# Encore Accuracy



## Jaybic (Sep 8, 2005)

Hello all,

I have a question for all the Encore owners out there. I have a .223 encore and after trying many different loads and bullet weights(I handload) I have gotten is to shoot ok (1 inch groups at 100 yards give or take some days) but I cannot seem to get better that this. When I bought it, I really thought it would do better than this, maybe 1/2 inch or so.

It is not my "go to" coyote rifle so I am not to bent about it but I am thinking about buying another barrel for it in .308 or .300win mag and also a pistol barrel in 25-06 or something like it so I can deer hunt with it.

Here are my questions.

1. Are my accuracy expectations too high?

2. Does a guy spend 300.00 for a new barrel that will only shoot that well or just spring for a new bolt gun that will(Tikka T3 is in mind)?

3. What kind of luck have others had with the .308/.300win mag(or any cal for that matter) as far as accuracy goes?

I appreciate any insight anybody might have. Its not a gun I will be shooting alot(targets and pdogs/long shots at coyotes maybe) because you cannot hunt deer down here in MN with a rifle but I hope some day to go hunt deer/elk someplace where I will use it.

I just dont want to buy a lemon barrel for 300.00 when I could just spend it on a whole rifle that will do what I want. I also dont want to shell out 600.00 + for a new rifle that I wont shoot much either.

Whats a guy to do?

Ideas?

Thanks again,

Jaybic


----------



## vtrons (Feb 14, 2008)

I have a heavy .308 barrel that shoots 1/2 inch groups at 150 yards with factory remington 150 grain core-loc softpoints.
I'm pretty happy with that.


----------



## neb_bo (Feb 3, 2007)

my boss has a 243 and a 45 cal. muzzeloader for his. as muzzeloaders go, it is a tackdriver, but he cant get factory 243 under 1.5". the bad thing about an encore, is aside from handloading, there isnt a helluvalot you can do to improve accuracy.


----------



## cjb41 (Feb 14, 2008)

I have one of the older Contender Rifles in .223 that I bought to shoot cans and rocks. If I could get it to shoot within 2" at 100 yards I would be happy. I hand load all my rifle & pistol shells and have tried about everything I can think of to make it shoot better. I have not been very successful in improving the accuracy of this rifle. 
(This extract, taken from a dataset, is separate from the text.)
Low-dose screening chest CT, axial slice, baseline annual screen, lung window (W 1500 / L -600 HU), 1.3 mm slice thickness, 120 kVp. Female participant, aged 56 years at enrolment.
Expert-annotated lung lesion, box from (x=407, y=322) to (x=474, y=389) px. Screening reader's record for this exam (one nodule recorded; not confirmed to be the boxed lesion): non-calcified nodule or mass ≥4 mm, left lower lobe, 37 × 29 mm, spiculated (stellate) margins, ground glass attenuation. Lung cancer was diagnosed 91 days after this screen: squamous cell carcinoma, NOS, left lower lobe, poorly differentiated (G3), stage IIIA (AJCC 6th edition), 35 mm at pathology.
I have a number of rifles that will shoot ½" at 100 yards so I feel the problem is not all me.


----------



## darkgael (Feb 10, 2006)

Hmmm. I have an Encore with two rifle barrels - 30-06 and 300win mag. I rarely shoot the Magnum so I don't remember how it groups. The '06 will group one inch at 100 yds. (165Rem PSP, 54grs. AA4350). I'm happy with that, after all Weatherby only warrants that their rifles will shoot 1 1/2" groups at 100yds. from a cold barrel.
I also have a .223 pistol barrel and a .308 pistol barrel for the Encore frame; interestingly, they shoot as well or better than the rifle if I do my part.
Contender - One day at the range, I watched my son shoot a five shot sub-minute of angle 100 yd. group with a 16 1/4" 30-30 barrel and a no magnification pistol scope. They will group OK.
Pete


----------



## gunsandoptics (Mar 25, 2008)

Visit Bellum's TC on the internet. He works mostly on TC guns and does accuracy work, trigger jobs, and has a lot of good advice and free information on his site regarding the Encore. His oversize hinge pin kit featuring a replaceable #1 and #2 hinge pin is a good place to start. Sanding the forearm wings to make sure they are free floated where they touch the frame is another tip. A good trigger job makes any gun easier to shoot well, along with a quality scope. Another website doing custom work on Encore's is E. Arthur Brown & Co, also on the net.

Hope this helps, Dan


----------



## Big A (Mar 28, 2008)

I've had great luck with all my encores(.22-250, .223, .243). The key is to keep working the handloading. Start with any bullet and powder that shoots an inch. use a stoney point gauge- load a few rounds at the lands and start backing out by .005. My best handloads tend to be 5% short of max powderwise and .20 back from the lands. .250 loves imr4895 50 gr. Nos. ball, .223-h-335 50 gr v-max, .243 90 gr. CT. Keep trying with the right combo encores will shoot 1/2 inch all day long. Reagrds


----------